Premier Steven Marshall yesterday had to clarify comments he made on morning radio, when he asserted there was no requirement to provide proof of a flu shot for aged care entry.
“I think that might be in place in terms of workers but not for visitors,” he told ABC Radio Adelaide.
Asked about the comment at an afternoon media conference, he said he had been asked “whether or not aged care proprietors should be keeping people out of aged care facilities if they don’t have a vaccine”.
“That’s not the case at the moment, it hasn’t been in the past – it does come into effect as of Friday this week,” the Premier said.
“But aged care facilities should not be using this as an excuse for stopping people coming into facilities… this doesn’t come into effect until Friday and we really want the ability for loved ones to visit residents in those aged care facilities.”

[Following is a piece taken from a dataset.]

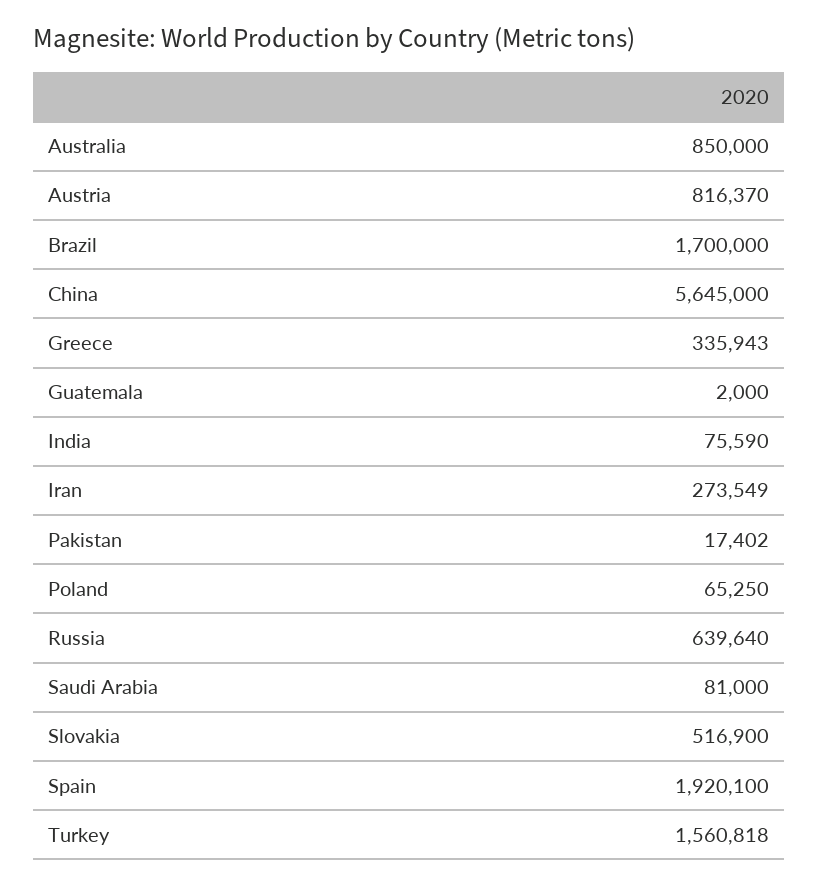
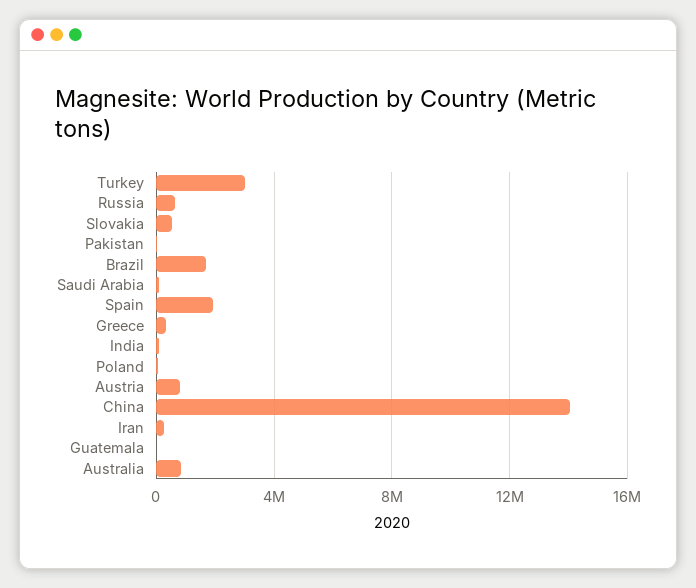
China: 5645000 -> 14000000
Turkey: 1560818 -> 3000000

Marshall said he “understands the frustrations and concerns of the owners of those facilities and the leadership of these facilities”.
“This is a nasty disease and we’ve seen it really affect aged care facilities in Australia and right round the world, but we don’t want aged care facilities going above and beyond that protocol which has been put in place by the AHPPC [Australian Health Protection Principal Committee],” he said.